Assignment: Below are records; count how many of their lines contain the word "testing" and give the number alone.
□ □ □ □
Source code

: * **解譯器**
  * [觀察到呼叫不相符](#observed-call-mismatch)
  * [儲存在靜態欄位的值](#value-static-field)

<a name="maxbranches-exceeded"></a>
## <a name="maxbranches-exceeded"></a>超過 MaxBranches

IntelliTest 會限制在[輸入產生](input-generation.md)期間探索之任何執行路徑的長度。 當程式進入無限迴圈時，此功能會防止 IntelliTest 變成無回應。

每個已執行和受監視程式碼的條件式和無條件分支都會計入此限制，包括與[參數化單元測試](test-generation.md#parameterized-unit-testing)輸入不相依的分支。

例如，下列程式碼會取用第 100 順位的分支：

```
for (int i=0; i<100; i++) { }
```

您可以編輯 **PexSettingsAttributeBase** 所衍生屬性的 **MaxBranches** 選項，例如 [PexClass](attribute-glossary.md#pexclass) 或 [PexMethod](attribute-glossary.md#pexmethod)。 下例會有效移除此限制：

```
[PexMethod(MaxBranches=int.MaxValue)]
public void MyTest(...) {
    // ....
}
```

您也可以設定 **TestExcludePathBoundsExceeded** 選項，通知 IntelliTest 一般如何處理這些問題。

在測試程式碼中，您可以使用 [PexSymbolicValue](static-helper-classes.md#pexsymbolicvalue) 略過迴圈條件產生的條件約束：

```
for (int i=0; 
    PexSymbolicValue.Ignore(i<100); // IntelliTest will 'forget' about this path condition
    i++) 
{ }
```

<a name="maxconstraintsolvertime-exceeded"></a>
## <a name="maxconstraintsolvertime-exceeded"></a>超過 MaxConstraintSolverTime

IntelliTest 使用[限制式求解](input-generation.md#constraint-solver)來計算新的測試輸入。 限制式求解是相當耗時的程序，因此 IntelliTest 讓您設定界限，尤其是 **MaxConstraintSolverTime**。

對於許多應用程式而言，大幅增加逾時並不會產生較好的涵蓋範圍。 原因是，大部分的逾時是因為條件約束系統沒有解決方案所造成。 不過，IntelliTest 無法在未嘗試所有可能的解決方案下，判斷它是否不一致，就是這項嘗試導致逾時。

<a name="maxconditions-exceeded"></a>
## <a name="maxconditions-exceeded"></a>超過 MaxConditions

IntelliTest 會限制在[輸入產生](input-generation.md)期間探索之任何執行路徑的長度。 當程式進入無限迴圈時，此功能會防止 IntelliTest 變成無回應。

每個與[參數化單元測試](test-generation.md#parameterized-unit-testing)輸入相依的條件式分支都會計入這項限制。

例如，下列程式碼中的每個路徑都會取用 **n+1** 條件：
□ □ □ □
Response to the exercise: 2